__Document passage__:
=== Begin Enclosure ===

- Born: 28 June 1937 Nagpur, British India (now in Maharashtra, India)
- Died: 27 March 2018 (aged 80) Aurangabad, Maharashtra, India
- Education: D.C. Mission School, Nagpur Rashtrasant Tukadoji Maharaj Nagpur University, Dr. Babasaheb Ambedkar Marathwada University
- Occupations: Writer, social activist
- Children: 2 daughters: Nandita and Nivedita
- Writing career
- Language: Marathi
- Genre: Ambedkarite movement
- Notable works: Dhammacharcha (1963) Mulyavedha (1972) Mooknayak (1978) Leni (1997)

= Gangadhar Pantawane =

Indian Marathi language writer (1937–2018)

Gangadhar Vithoba Pantawane (28 June 1937 – 27 March 2018) was an Indian Marathi language writer, reviewer and Ambedkarite thinker from the state of Maharashtra. He was the follower of B. R. Ambedkar. He is one of the pioneers of the Dalit literary movement in Maharashtra. In 2008, he was elected president of the first Marathi Vishwa Sahitya Sammelan that was held in the United States. His pioneering journal, Asmitadarsh, galvanised generations of Dalit writers and thinkers. In 2018, he was honored with the Padma Shri by the Government of India.

=== End Enclosure ===

__Required action A__: Please transcribe every line of the listing word for word, leaving out the picture.
The biography and the listing have no connection to each other.

__Data for the task__:
=== Begin Enclosure ===

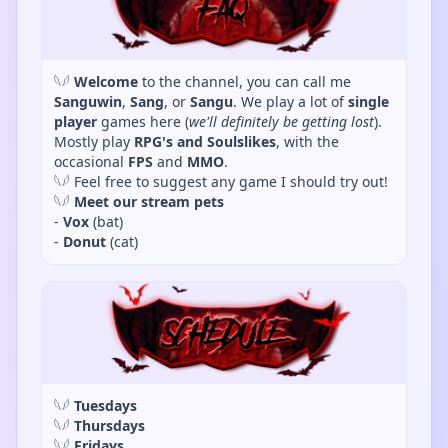
𓆩𓆪
Welcome
to the channel, you can call me
Sanguwin
,
Sang
, or
Sangu
. We play a lot of
single
player
games here (
we'll definitely be getting lost
).
Mostly play
RPG's and Soulslikes
, with the
occasional
FPS
and
MMO
.
𓆩𓆪 Feel free to suggest any game I should try out!
𓆩𓆪
Meet our stream pets
-
Vox
(bat)
-
Donut
(cat)
𓆩𓆪
Tuesdays
𓆩𓆪
Thursdays
𓆩𓆪
Fridays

=== End Enclosure ===

__Required action B__:
Answer these questions from the Gangadhar Pantawane biography:
(i) Where was he born?
(ii) Which of his notable works dates from 1978?
(iii) What was he elected president of in 2008?

__Expected output A__:
𓆩𓆪
Welcome
to the channel, you can call me
Sanguwin
,
Sang
, or
Sangu
. We play a lot of
single
player
games here (
we'll definitely be getting lost
).
Mostly play
RPG's and Soulslikes
, with the
occasional
FPS
and
MMO
.
𓆩𓆪 Feel free to suggest any game I should try out!
𓆩𓆪
Meet our stream pets
-
Vox
(bat)
-
Donut
(cat)
𓆩𓆪
Tuesdays
𓆩𓆪
Thursdays
𓆩𓆪
Fridays

__Expected output B__:
(i) Nagpur, British India (now in Maharashtra, India)
(ii) Mooknayak
(iii) The first Marathi Vishwa Sahitya Sammelan, held in the United States